NPM variant with signed packages and identical builds - see OmegaPM.org
This is just enough info to get you up and running.
Much more info available via
omegapm help once it's installed.
You need node v0.8 or higher to run this program.
Install Ωpm with NPM
npm install omegapm -g
Also install Keybase (you don't need to be a Keybase member)
npm install keybase-installer -g keybase-installer keybase config
As of 0.0.5, Ωpm still installs from npmjs.org and public git repos, just without running scripts during the publish or install process.
On install, Ωpm attempts to run 'keybase dir verify' on the package.
omegapm install omega-sqrt Ωpm install omega-sqrt
If you are publishing a module, you need to have a GPG key. You can create one on the command line with
keybase dir sign and commit SIGNED.md along with your other files in the repo.
If you are not committing parts of your module, put them in .gitignore and they will also be ignored by
keybase's directory-signing tool.
Go to omegapm.org/packages and paste in the link to a public git repo.
"omegapm" is licensed under the same Artistic License as npm.
"npm" and "The npm Registry" are owned by npm, Inc. All rights reserved. See the included LICENSE file for more details.
"Node.js" and "node" are trademarks owned by Joyent, Inc.
Modules published on the npm registry are not officially endorsed by npm, Inc. or the Node.js project.
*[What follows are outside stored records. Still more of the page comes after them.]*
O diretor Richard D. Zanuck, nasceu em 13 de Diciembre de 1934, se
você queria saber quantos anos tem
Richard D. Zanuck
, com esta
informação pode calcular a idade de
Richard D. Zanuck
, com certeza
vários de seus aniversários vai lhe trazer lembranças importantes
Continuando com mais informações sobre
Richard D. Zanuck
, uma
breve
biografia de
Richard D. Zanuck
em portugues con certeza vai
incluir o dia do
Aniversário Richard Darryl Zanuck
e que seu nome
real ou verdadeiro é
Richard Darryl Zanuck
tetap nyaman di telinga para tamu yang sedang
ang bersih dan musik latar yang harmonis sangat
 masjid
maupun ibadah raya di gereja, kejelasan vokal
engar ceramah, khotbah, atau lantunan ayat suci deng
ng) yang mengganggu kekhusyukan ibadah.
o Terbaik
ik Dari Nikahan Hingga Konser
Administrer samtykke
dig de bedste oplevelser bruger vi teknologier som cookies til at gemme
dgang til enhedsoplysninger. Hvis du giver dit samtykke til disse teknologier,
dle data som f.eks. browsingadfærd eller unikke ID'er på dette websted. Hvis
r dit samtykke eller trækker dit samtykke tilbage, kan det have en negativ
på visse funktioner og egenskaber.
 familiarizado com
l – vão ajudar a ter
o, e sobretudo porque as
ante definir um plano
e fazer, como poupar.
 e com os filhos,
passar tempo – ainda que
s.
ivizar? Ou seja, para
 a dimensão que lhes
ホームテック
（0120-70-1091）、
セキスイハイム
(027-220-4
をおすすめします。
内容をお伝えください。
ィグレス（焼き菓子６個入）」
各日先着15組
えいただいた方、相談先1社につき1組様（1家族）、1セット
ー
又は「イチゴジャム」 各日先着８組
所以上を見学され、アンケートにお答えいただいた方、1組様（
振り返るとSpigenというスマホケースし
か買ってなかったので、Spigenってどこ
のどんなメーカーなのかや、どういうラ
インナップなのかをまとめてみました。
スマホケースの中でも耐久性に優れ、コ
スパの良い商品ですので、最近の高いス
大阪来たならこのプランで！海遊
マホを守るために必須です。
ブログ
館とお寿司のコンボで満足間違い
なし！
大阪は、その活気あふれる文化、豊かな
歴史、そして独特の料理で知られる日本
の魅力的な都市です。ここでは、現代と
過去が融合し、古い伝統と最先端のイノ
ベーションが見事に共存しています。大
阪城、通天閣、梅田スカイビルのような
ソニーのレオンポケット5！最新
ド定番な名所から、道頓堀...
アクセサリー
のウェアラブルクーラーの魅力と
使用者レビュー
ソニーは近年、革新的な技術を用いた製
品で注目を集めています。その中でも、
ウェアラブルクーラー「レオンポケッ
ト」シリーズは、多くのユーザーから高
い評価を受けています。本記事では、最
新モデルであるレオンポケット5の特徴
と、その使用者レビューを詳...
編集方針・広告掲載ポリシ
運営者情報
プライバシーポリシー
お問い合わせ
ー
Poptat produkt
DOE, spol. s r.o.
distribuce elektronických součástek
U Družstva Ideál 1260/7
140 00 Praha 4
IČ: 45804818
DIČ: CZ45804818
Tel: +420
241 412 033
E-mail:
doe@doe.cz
Data published to the npm registry is not part of npm itself, and is the sole property of the publisher. While every effort is made to ensure accountability, there is absolutely no guarantee, warrantee, or assertion expressed or implied as to the quality, fitness for a specific purpose, or lack of malice in any given npm package.
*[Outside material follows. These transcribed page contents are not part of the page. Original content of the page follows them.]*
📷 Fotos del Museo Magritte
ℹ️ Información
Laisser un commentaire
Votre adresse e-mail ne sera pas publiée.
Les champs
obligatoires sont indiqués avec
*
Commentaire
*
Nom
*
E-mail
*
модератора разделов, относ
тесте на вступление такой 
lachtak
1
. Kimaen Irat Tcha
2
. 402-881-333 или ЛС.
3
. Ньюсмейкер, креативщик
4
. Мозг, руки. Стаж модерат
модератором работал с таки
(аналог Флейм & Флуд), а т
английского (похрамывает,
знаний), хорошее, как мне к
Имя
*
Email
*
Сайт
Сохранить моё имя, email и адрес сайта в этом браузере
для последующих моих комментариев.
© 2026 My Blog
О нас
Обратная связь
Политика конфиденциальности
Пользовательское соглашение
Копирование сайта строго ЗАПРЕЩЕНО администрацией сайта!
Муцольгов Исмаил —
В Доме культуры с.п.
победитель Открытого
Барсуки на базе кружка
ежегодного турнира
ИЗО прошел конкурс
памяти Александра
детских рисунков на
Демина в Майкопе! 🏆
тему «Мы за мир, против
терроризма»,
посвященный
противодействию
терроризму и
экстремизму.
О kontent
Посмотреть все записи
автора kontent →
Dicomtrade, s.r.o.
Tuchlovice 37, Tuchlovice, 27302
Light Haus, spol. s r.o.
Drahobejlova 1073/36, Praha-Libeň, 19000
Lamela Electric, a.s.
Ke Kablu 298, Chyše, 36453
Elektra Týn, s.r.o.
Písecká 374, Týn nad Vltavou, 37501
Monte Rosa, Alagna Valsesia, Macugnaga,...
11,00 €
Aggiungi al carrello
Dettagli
Any data published to The npm Registry (including user account information) may be removed or modified at the sole discretion of the npm server administrators.
In plainer english
npm is the property of npm, Inc.
If you publish something, it's yours, and you are solely accountable for it.
If other people publish something, it's theirs.
Users can publish Bad Stuff. It will be removed promptly if reported. But there is no vetting process for published modules, and you use them at your own risk. Please inspect the source.
If you publish Bad Stuff, we may delete it from the registry, or even ban your account in extreme cases. So don't do that.
When you find issues, please report them:
Be sure to include all of the output from the command that didn't work
as expected. The
npm-debug.log file is also helpful to provide.
You can also look for isaacs in #node.js on irc://irc.freenode.net. He will no doubt tell you to put the output in a gist or email.